Exercise:
Starting at the first line of the data and ending at the line with "conectar seus próprios", copy each line exactly. Include both of those lines, but no pictures.
[[ Extracted entries, beginning ]]
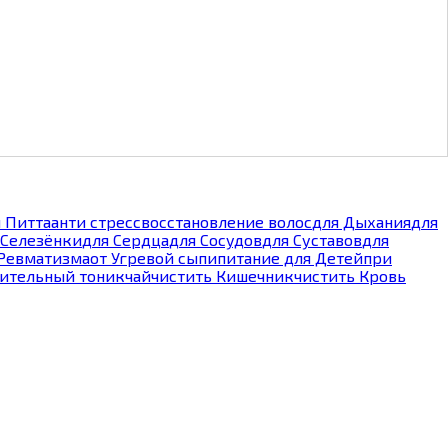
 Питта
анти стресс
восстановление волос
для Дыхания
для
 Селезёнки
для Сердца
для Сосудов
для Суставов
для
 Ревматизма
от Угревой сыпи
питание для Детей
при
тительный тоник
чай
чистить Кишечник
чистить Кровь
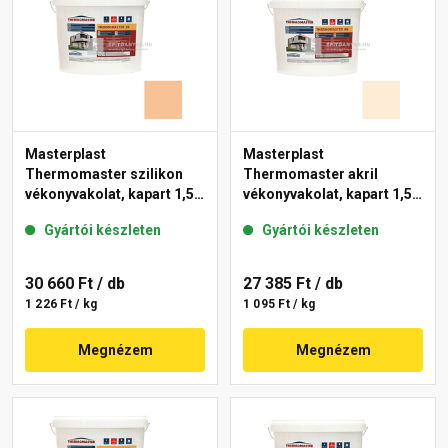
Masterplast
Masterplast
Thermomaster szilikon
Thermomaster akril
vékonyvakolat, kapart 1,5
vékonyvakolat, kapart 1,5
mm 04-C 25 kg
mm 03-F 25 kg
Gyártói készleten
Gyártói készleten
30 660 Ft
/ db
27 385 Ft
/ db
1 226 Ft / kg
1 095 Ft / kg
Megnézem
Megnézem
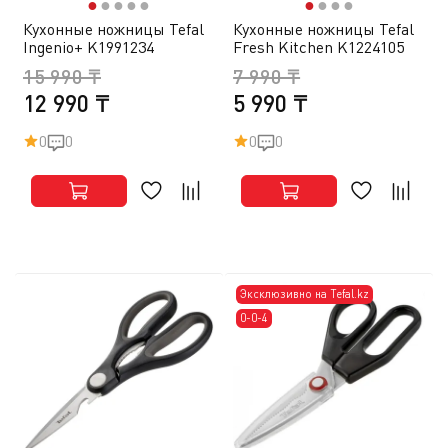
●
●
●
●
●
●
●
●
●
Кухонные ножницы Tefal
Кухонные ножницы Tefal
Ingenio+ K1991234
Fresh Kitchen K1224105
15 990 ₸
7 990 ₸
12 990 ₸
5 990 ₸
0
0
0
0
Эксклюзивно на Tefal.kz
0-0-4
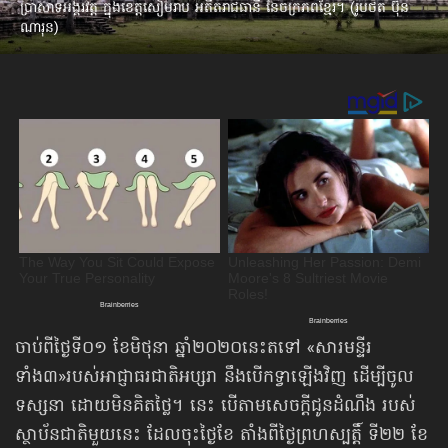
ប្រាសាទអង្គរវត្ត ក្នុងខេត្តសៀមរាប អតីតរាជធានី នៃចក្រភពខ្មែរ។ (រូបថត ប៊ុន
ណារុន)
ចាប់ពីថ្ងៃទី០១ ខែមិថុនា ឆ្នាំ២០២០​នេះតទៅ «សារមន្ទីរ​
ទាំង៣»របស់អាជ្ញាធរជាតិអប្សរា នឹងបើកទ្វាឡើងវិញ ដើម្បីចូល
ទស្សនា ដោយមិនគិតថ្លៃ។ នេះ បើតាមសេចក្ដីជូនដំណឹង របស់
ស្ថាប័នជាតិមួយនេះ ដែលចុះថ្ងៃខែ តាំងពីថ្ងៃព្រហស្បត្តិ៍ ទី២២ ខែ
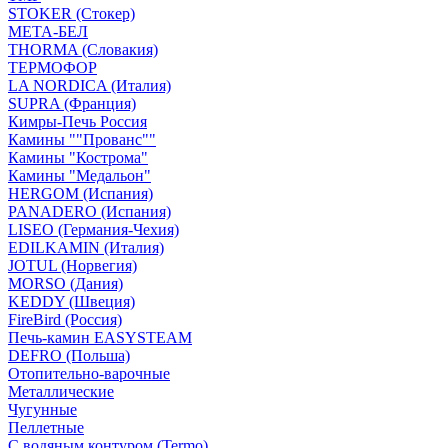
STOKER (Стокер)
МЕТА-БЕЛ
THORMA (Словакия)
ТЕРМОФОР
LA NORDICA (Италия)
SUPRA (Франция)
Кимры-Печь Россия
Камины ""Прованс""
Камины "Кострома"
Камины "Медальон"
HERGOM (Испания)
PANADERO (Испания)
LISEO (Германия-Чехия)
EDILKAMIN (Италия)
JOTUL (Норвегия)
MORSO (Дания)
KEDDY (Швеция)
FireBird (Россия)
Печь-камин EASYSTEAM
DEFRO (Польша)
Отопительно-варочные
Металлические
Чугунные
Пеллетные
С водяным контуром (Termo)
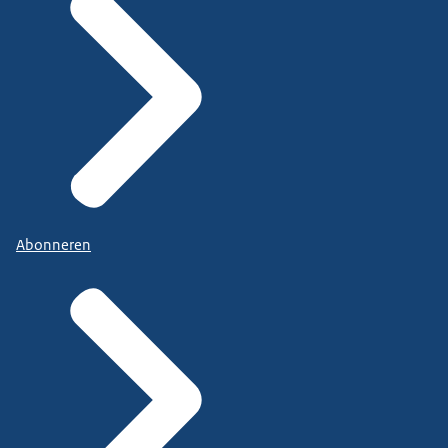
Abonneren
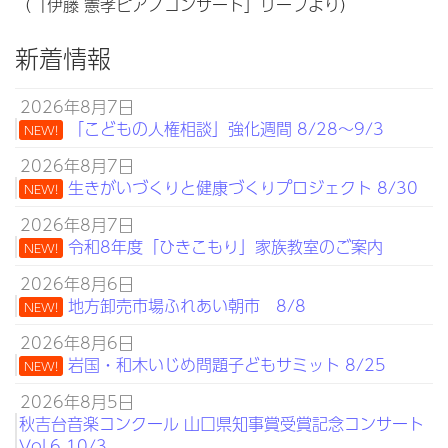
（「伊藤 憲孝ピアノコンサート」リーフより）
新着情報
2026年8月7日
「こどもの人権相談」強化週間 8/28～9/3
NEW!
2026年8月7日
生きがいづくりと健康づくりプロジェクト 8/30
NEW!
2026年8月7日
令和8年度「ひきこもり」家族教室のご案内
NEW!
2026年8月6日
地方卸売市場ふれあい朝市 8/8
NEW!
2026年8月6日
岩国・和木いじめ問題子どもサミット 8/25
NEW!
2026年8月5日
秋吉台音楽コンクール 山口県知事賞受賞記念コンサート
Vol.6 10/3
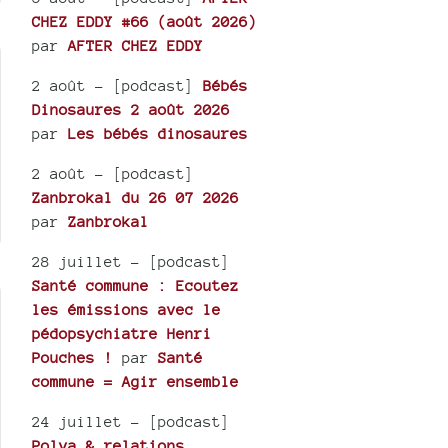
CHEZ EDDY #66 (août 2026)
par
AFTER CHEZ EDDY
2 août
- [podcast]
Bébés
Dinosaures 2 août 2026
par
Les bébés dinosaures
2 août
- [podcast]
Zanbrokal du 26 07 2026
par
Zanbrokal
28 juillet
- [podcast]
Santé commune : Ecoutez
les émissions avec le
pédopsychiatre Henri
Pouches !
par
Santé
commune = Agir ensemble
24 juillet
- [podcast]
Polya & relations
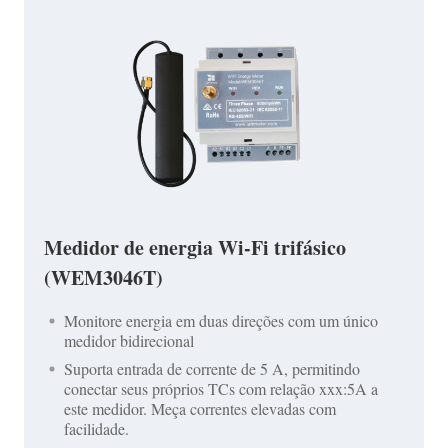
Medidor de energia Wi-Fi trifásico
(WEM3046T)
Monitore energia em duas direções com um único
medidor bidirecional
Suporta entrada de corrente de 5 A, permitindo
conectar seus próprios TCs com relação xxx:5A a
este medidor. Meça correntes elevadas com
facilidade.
[[ Extracted entries, end ]]
Response for this exercise:
 Питта
анти стресс
восстановление волос
для Дыхания
для
 Селезёнки
для Сердца
для Сосудов
для Суставов
для
 Ревматизма
от Угревой сыпи
питание для Детей
при
тительный тоник
чай
чистить Кишечник
чистить Кровь
Masterplast
Masterplast
Thermomaster szilikon
Thermomaster akril
vékonyvakolat, kapart 1,5
vékonyvakolat, kapart 1,5
mm 04-C 25 kg
mm 03-F 25 kg
Gyártói készleten
Gyártói készleten
30 660 Ft
/ db
27 385 Ft
/ db
1 226 Ft / kg
1 095 Ft / kg
Megnézem
Megnézem
●
●
●
●
●
●
●
●
●
Кухонные ножницы Tefal
Кухонные ножницы Tefal
Ingenio+ K1991234
Fresh Kitchen K1224105
15 990 ₸
7 990 ₸
12 990 ₸
5 990 ₸
0
0
0
0
Эксклюзивно на Tefal.kz
0-0-4
ប្រាសាទអង្គរវត្ត ក្នុងខេត្តសៀមរាប អតីតរាជធានី នៃចក្រភពខ្មែរ។ (រូបថត ប៊ុន
ណារុន)
ចាប់ពីថ្ងៃទី០១ ខែមិថុនា ឆ្នាំ២០២០​នេះតទៅ «សារមន្ទីរ​
ទាំង៣»របស់អាជ្ញាធរជាតិអប្សរា នឹងបើកទ្វាឡើងវិញ ដើម្បីចូល
ទស្សនា ដោយមិនគិតថ្លៃ។ នេះ បើតាមសេចក្ដីជូនដំណឹង របស់
ស្ថាប័នជាតិមួយនេះ ដែលចុះថ្ងៃខែ តាំងពីថ្ងៃព្រហស្បត្តិ៍ ទី២២ ខែ
STOKER (Стокер)
МЕТА-БЕЛ
THORMA (Словакия)
ТЕРМОФОР
LA NORDICA (Италия)
SUPRA (Франция)
Кимры-Печь Россия
Камины ""Прованс""
Камины "Кострома"
Камины "Медальон"
HERGOM (Испания)
PANADERO (Испания)
LISEO (Германия-Чехия)
EDILKAMIN (Италия)
JOTUL (Норвегия)
MORSO (Дания)
KEDDY (Швеция)
FireBird (Россия)
Печь-камин EASYSTEAM
DEFRO (Польша)
Отопительно-варочные
Металлические
Чугунные
Пеллетные
С водяным контуром (Termo)
Abonneren
（「伊藤 憲孝ピアノコンサート」リーフより）
新着情報
2026年8月7日
「こどもの人権相談」強化週間 8/28～9/3
NEW!
2026年8月7日
生きがいづくりと健康づくりプロジェクト 8/30
NEW!
2026年8月7日
令和8年度「ひきこもり」家族教室のご案内
NEW!
2026年8月6日
地方卸売市場ふれあい朝市 8/8
NEW!
2026年8月6日
岩国・和木いじめ問題子どもサミット 8/25
NEW!
2026年8月5日
秋吉台音楽コンクール 山口県知事賞受賞記念コンサート
Vol.6 10/3
CHEZ EDDY #66 (août 2026)
par
AFTER CHEZ EDDY
2 août
- [podcast]
Bébés
Dinosaures 2 août 2026
par
Les bébés dinosaures
2 août
- [podcast]
Zanbrokal du 26 07 2026
par
Zanbrokal
28 juillet
- [podcast]
Santé commune : Ecoutez
les émissions avec le
pédopsychiatre Henri
Pouches !
par
Santé
commune = Agir ensemble
24 juillet
- [podcast]
Polya & relations
Medidor de energia Wi-Fi trifásico
(WEM3046T)
Monitore energia em duas direções com um único
medidor bidirecional
Suporta entrada de corrente de 5 A, permitindo
conectar seus próprios TCs com relação xxx:5A a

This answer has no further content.